Scaredy Squirrel is a Canadian animated comedy television series based very loosely on the Scaredy Squirrel book series by Mélanie Watt. The series premiered on April 1, 2011 on YTV.

==Plot==
The series chronicles the adventures of Scaredy, an energetic anthropomorphic orange squirrel, and his best friend Dave, a blue skunk. Their antics take place in the fictional Balsa City, and often at the local supermarket the Stash "N" Hoard, where Scaredy works as a stacker.

==Characters==
- Scaredy Orville Squirrel (voiced by Terry McGurrin) is a smart, germophobic, and occasionally shy orange squirrel who works as a stacker at a grocery store called Stash "N" Hoard and is fond of cleaning. Unlike the books where he is a flying squirrel, this adaptation of Scaredy resembles an American red squirrel.
- David "Dave" Skunkerton Weeb (voiced by Jonathan Gould) is a blue skunk who is Scaredy's best friend. He is dimwitted and is fond of being messy and farting.
- Nestor (voiced by Patrick McKenna) is a yellow canary who is the manager of Stash "N" Hoard. He is Scaredy's boss and also frenemies with him.
- Momma (voiced by Jayne Eastwood) is a grouchy, light purple canary who owns the Stash "N" Hoard, and is Nestor's mother. Momma makes surprise appearances at any time, and is fond of firing people, even those who don't work at the Stash "N" Hoard. Additionally, she appears to have little respect for her son Nestor and generally refuses to approve of him.
- Paddy (voiced by David Berni) is a egotistical, gray ferret who is always making trouble for Scaredy.
- Sally (voiced by Linda Kash) is a turquoise trout who is deeply in love with Scaredy. Sally is confident and thinks she and Scaredy could be a good couple, when in truth Scaredy is freaked out by her.
- Mildred (voiced by Jamie Watson) is a light green toad who works at the Stash "N" Hoard and seems to be Nestor's only friend. She is always seen drinking a bottle of soda and is constantly burping. She is also a secret spy but only Scaredy and Dave know.
- Bucky "Buck" Beaver (voiced by David Berni) is a beaver who works at the Stash "N" Hoard. He is friends with Hatton, Scaredy and Dave.
- Hatton (voiced by Dwayne Hill) is a donkey who works at the Stash "N" Hoard. He is friends with Buck, Scaredy and Dave.
- Milly (voiced by Laurie Elliott) is a strange domestic cow that lives in Balsa City. Often seen dancing. She also lick Scaredy in his sleep.
- Philmore (voiced by Terry McGurrin) is an excited, nervous, fast-talking peacock who frequents the Stash "N" Hoard.
- Sue (voiced by Julie Lemieux) is a female version of Scaredy whom he develops a crush for, but later discovers is insane. She wears a green dress and has a ponytail. Despite being present in the theme song, her only appearance in the series was in the episode "Acting Silly".

==Production==
The series was produced by Nelvana for YTV, with additional production facilities provided by Studio 306, Pipeline Studios, & Super Sonics Productions Inc., Dolby Digital doing the sound, Writers Guild of Canada, Diramix and ACTRA writing the show's renewal plates, and The Canada Media Fund and The Canadian Film or Video Production Tax Credit providing the series' funding. Development for the show began in the spring of 2008. On April 5, 2011, it was announced that it was renewed for a second season. On November 2, 2012, it was announced that it was renewed for a third season.

==Broadcast==
The series aired on YTV in Canada, premiering on April 1, 2011, with the final episode aired on August 17, 2013.

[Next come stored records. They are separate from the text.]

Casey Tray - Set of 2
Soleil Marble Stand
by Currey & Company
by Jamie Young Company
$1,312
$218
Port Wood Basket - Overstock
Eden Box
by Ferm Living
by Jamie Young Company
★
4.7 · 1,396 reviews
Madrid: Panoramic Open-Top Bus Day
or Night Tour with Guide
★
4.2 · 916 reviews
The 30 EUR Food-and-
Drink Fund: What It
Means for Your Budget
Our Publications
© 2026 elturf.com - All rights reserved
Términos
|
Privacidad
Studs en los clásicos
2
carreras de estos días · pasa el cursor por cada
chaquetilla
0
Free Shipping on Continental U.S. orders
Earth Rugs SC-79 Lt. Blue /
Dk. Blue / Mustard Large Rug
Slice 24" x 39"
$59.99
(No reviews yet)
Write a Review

The series premiered on Cartoon Network in the United States on August 9, 2011, and aired through June 20, 2013. The series also airs on qubo.

In Latin America, the show premiered on Cartoon Network on January 2, 2012. The show premiered on Pop in the United Kingdom on January 5, 2013, and was regularly broadcast on Kix (now Pop Max). An Irish dub premiered on TG4 in Ireland in 2015. The show was also broadcast on Disney Channel and Disney XD channels in 11 territories, including Spain and France.

The series has never been officially released on DVD.